-- TASK DIRECTIONS --
Nothing but the images is to be left out of your exact copy of the entries.

BEGIN RECORD EXTRACTS

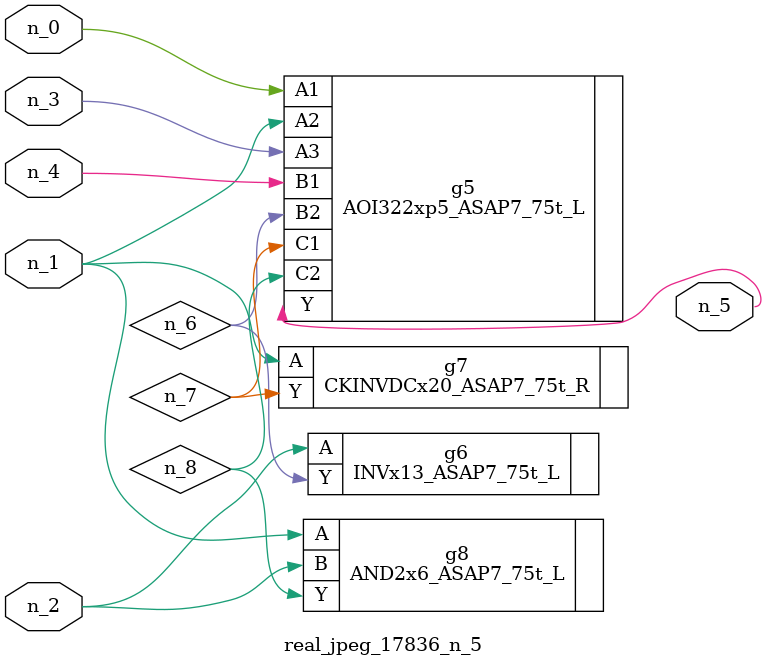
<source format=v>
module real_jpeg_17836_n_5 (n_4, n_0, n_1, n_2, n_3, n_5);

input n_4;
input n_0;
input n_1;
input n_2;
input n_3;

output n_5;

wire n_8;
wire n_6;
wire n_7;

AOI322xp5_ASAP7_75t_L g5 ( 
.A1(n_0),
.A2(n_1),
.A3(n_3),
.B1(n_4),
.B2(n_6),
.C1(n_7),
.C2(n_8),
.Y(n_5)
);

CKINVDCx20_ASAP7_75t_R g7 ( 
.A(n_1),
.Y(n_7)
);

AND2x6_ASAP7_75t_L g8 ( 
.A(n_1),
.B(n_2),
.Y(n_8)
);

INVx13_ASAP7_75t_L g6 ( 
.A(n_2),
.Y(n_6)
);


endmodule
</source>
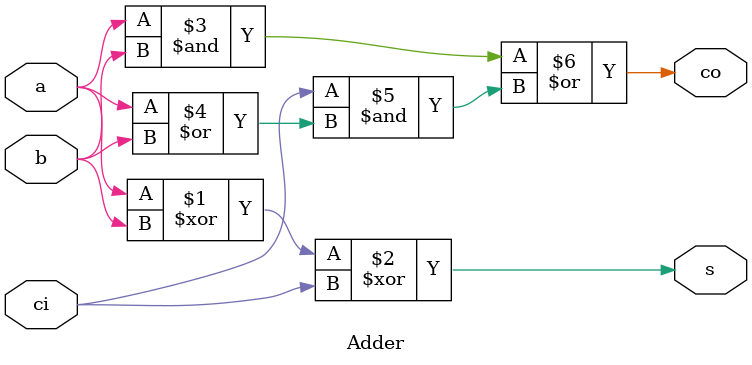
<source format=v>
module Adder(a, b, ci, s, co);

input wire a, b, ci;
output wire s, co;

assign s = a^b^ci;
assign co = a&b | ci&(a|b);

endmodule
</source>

END RECORD EXTRACTS

-- THE COMPLETED TASK --
<source format=v>
module real_jpeg_17836_n_5 (n_4, n_0, n_1, n_2, n_3, n_5);

input n_4;
input n_0;
input n_1;
input n_2;
input n_3;

output n_5;

wire n_8;
wire n_6;
wire n_7;

AOI322xp5_ASAP7_75t_L g5 ( 
.A1(n_0),
.A2(n_1),
.A3(n_3),
.B1(n_4),
.B2(n_6),
.C1(n_7),
.C2(n_8),
.Y(n_5)
);

CKINVDCx20_ASAP7_75t_R g7 ( 
.A(n_1),
.Y(n_7)
);

AND2x6_ASAP7_75t_L g8 ( 
.A(n_1),
.B(n_2),
.Y(n_8)
);

INVx13_ASAP7_75t_L g6 ( 
.A(n_2),
.Y(n_6)
);


endmodule
</source>
<source format=v>
module Adder(a, b, ci, s, co);

input wire a, b, ci;
output wire s, co;

assign s = a^b^ci;
assign co = a&b | ci&(a|b);

endmodule
</source>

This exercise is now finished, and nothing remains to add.